Puis vinrent ces « négociations
marathon » de près de dix sept heures, le Grèce seule devant les
représentants des autres état membres de la zone euro prêts à tout pour la
faire plier. Au matin, telle la chèvre de Monsieur Seguin[1],
et selon l’expression de Jacques Sapir sur son blog, « ce lundi 13 juillet, le
Premier-ministre grec, M. Alexis Tsipras, a fini par capituler. Il a capitulé
sous les pressions insensées de l’Allemagne, mais aussi de la France, de la
Commission européenne et de l’Euro groupe ».
Jacques Sapir poursuit en
expliquant qu’à son avis, « Cet accord est un accord détestable, et pour
plusieurs raisons. Il l’est dans le domaine économique. Il saigne à nouveau
l’économie grecque sans lui offrir la nécessaire et réelle bouffée d’oxygène
dont elle avait besoin. (…) Cet accord est aussi détestable dans le domaine
financier. Il engage donc le Mécanisme Européen de Stabilité, ou MES. Mais, cet
engagement sera appelé à grandir régulièrement. L’économie grecque va, en
effet, continuer à s’enfoncer dans la dépression[2]. »

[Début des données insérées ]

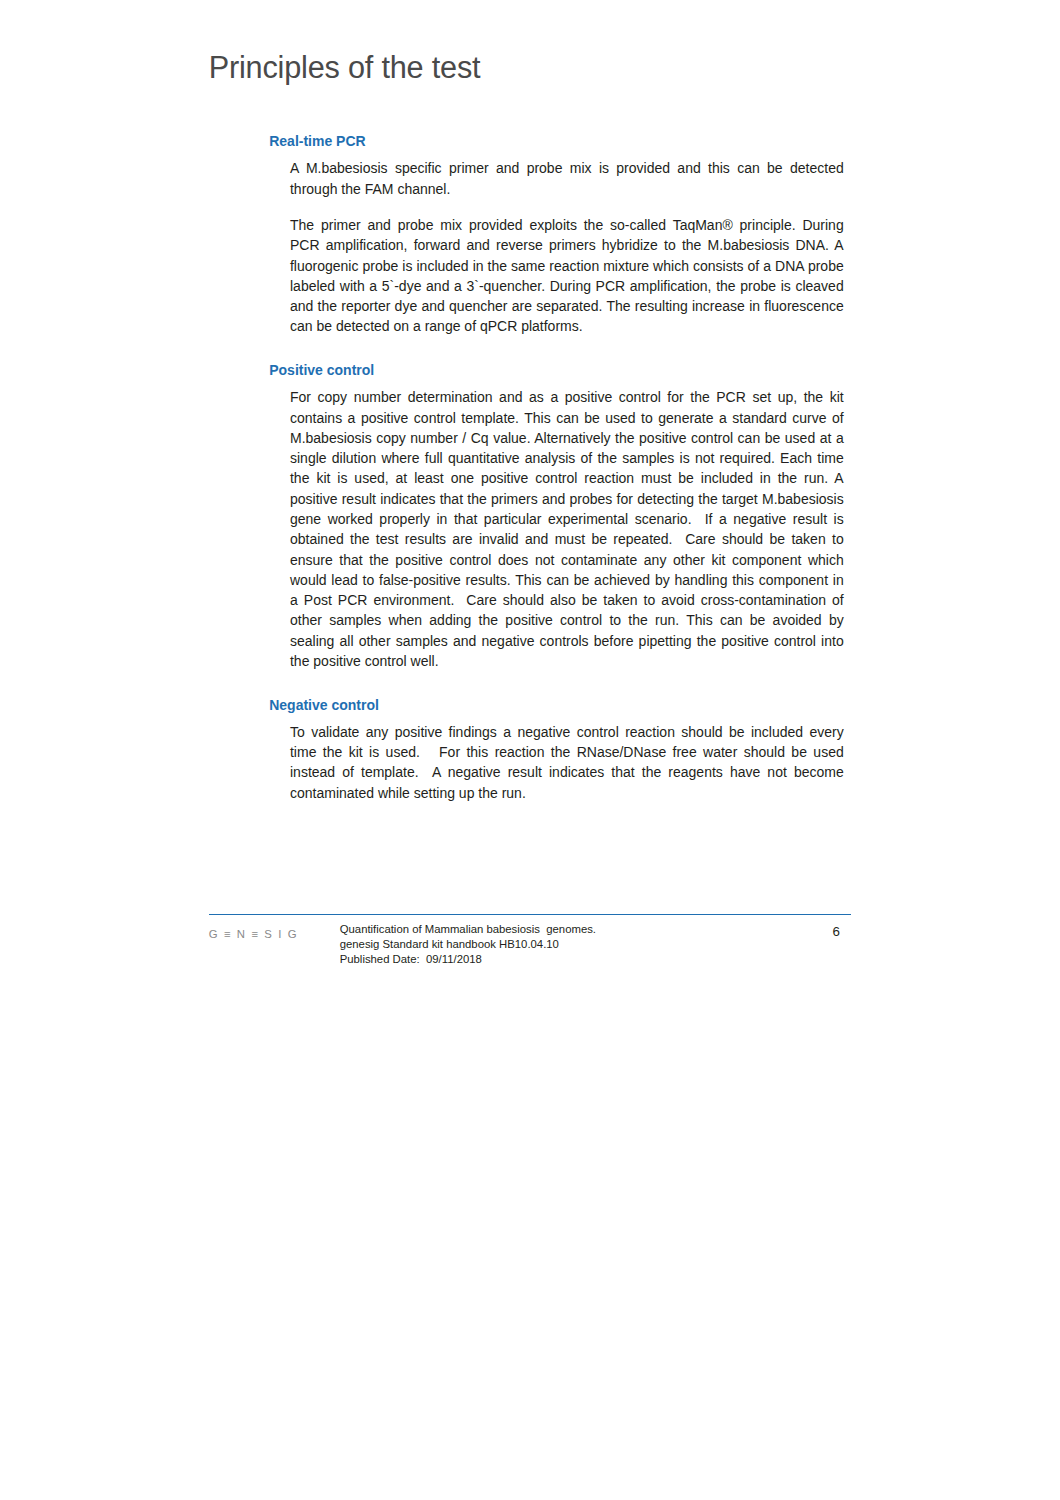Principles of the test
Real-time PCR
A M.babesiosis specific primer and probe mix is provided and this can be detected through the FAM channel.
The primer and probe mix provided exploits the so-called TaqMan® principle. During PCR amplification, forward and reverse primers hybridize to the M.babesiosis DNA. A fluorogenic probe is included in the same reaction mixture which consists of a DNA probe labeled with a 5`-dye and a 3`-quencher. During PCR amplification, the probe is cleaved and the reporter dye and quencher are separated. The resulting increase in fluorescence can be detected on a range of qPCR platforms.
Positive control
For copy number determination and as a positive control for the PCR set up, the kit contains a positive control template. This can be used to generate a standard curve of M.babesiosis copy number / Cq value. Alternatively the positive control can be used at a single dilution where full quantitative analysis of the samples is not required. Each time the kit is used, at least one positive control reaction must be included in the run. A positive result indicates that the primers and probes for detecting the target M.babesiosis gene worked properly in that particular experimental scenario. If a negative result is obtained the test results are invalid and must be repeated. Care should be taken to ensure that the positive control does not contaminate any other kit component which would lead to false-positive results. This can be achieved by handling this component in a Post PCR environment. Care should also be taken to avoid cross-contamination of other samples when adding the positive control to the run. This can be avoided by sealing all other samples and negative controls before pipetting the positive control into the positive control well.
Negative control
To validate any positive findings a negative control reaction should be included every time the kit is used. For this reaction the RNase/DNase free water should be used instead of template. A negative result indicates that the reagents have not become contaminated while setting up the run.
G ≡ N ≡ S I G
Quantification of Mammalian babesiosis genomes.
genesig Standard kit handbook HB10.04.10
Published Date: 09/11/2018
6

Pour mon confrère Pepe Escobar,
l’Allemagne a sauvé l’euro en humiliant
la Grèce. Je partage la deuxième partie de sa phrase tout en émettant de
sérieux doute sur la première. Il ne s’agit pas d’un sauvetage et en tout cas
le résultat ne eut être que temporaire.
Paul Krugman, lui, sur
son blog du New York Times, titre à propos du résultat des négociations de
l’Euro groupe : « Killing the European project[3] ».
Quant aux Suisses de le
Tribune de Genève qui ne sont pourtant pas réputés pour leurs excès dans le
domaine émotionnel, ils titrent « La Grèce reste dans l’euro, un pistolet
sur la tempe[4] ».
Nous ne sommes sans doute
pas en train d’assister, espérons le au moins, à la fin de l’Europe, mais
plutôt au début de la fin d’une certaine idée de l’Europe, cette Europe anti
démocratique que les fonctionnaires de Bruxelles essayent depuis de nombreuses
années de nous imposer. Il faut maintenant tout faire pour accélérer ce
processus afin de pouvoir, sur les ruines des erreurs passées, construire cette
nouvelle Europe que beaucoup appellent de leurs vœux, une Europe des nations,
libre de toute ingérence étrangère, qui ne se confonde plus avec l’Otan, une
Europe de la coopération démocratique construite autour de ce qui rassemble le
nations et leurs populations et non pas contre tel ou tel adversaire, contre
tel ou tel danger réel ou hypothétique.